Here's the tie-down ring being installed for a trial fit. The problem with this system is that these rings aren't made to fit as well as they could be. The flat flange at the top of the threads can't push on the skin on the wing as you screw it in, or it will push it in making a big dent. This is because there's a gap behind the skin between the skin and the tie-down block. It's about 1/4". If you made the hole big enough for the flange to fit inside, it would not only be a much bigger hole than you would like, but the edges of the ring would hit and rub on the skin before the flange is screwed down tight against the block inside. So that won't work either. So what do you do? I stole an idea from another builder. I made a spacer. I bought a hard white nylon cylindrical piece at Home Depot, drilled and tapped the hole so it would thread onto the bolt, cut about 1/4" length off, and threaded it on the bolt as you see above. The hole I drilled in the skin is just big enough for this piece to fit through it. Now I can screw the ring down tightly against this spacer and the flange is just at the skin. Should work great. The picture above looks a bit off... as though it doesn't line up with the hole. But it's sloppy and flops around in the hole until it's down tight, so it does fit very well. I don't plan on flying with these tie-down rings in place. Besides the tiny bit of extra drag they would cause, I still don't think they'll stay in place. I don't want to lose them or bomb somebody's house. So I would like to find a flat plug of some kind that would securely screw in to cover the hole while flying. Any ideas would be appreciated.

Finally, I clecoed the end rib and splice plate in place on the leading edge. I'm not going to rivet it on yet, until I do the final fitting of the tank joint when I get the tank finished. I want to have the option of using a shim here and there if necessary to bring the skins flush with each other.

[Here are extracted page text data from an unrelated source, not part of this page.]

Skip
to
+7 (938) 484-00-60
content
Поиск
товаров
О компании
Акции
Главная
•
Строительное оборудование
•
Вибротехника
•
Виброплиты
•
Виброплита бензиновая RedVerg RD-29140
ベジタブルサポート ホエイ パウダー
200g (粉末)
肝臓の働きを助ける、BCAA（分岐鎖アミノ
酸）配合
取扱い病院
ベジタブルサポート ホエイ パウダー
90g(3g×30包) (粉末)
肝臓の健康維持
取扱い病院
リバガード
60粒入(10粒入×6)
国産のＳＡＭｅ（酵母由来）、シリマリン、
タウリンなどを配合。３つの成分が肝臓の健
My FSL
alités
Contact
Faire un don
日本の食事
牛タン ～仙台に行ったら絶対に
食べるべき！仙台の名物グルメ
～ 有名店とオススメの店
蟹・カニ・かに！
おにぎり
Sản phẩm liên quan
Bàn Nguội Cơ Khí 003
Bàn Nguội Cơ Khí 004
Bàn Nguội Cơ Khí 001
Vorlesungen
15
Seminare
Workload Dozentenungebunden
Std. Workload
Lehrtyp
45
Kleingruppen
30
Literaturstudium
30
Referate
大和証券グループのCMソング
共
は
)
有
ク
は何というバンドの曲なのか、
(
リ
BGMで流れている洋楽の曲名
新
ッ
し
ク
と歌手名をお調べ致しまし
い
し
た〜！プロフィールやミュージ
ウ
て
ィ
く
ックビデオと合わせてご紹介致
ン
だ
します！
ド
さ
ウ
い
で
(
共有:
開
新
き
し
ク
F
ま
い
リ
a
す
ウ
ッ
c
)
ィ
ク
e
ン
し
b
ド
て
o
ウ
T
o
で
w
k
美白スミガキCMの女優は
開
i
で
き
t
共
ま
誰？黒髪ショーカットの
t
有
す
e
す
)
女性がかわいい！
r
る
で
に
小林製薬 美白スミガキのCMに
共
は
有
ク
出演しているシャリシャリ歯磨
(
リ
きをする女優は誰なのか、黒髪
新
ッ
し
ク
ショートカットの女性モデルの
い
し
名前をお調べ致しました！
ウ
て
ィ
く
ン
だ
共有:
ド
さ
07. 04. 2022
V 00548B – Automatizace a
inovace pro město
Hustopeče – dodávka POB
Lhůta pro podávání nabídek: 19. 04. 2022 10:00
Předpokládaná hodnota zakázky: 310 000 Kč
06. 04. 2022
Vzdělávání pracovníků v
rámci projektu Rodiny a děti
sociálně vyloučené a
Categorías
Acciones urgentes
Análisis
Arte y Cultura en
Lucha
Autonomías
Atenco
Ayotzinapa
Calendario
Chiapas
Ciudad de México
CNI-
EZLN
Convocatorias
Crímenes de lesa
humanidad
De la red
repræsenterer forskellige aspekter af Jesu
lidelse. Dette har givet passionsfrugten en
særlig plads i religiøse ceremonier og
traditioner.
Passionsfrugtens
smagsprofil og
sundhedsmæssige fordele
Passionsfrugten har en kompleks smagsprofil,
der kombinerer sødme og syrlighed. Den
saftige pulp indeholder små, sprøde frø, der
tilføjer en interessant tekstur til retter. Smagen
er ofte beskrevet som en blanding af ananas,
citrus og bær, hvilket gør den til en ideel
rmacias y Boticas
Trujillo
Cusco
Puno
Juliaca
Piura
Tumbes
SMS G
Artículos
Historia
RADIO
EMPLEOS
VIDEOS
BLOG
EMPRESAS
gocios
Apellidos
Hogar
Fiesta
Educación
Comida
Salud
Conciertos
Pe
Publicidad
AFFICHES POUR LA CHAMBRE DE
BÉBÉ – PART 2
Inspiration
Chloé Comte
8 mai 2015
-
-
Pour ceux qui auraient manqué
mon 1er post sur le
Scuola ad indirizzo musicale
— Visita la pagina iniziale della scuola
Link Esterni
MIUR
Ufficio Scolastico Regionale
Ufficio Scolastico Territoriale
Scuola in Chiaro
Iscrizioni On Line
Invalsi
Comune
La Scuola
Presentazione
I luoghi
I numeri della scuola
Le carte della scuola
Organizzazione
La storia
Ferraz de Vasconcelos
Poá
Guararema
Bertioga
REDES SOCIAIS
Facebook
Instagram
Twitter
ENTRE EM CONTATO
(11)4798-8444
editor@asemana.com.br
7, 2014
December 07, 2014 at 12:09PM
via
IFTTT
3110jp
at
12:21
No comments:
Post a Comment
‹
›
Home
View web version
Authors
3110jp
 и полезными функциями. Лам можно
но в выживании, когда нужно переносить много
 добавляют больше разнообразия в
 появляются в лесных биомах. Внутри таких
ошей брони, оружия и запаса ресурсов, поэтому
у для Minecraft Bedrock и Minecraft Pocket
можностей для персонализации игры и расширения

This is kind of a cool shot. I like this perspective. Except for the rivets on this rib, the leading edge is finished. Now I feel like I can dive into the tank and get it finished. I can't wait. By the way, if you're noticing different colors in the above two pictures, you're very observant. The interior ribs are primed in gray, and the end one is green. It's the same primer, just a different color. I prefer the gray, but I had a spray can of the green that I wanted to use up. Nobody sees this anyway, so who cares.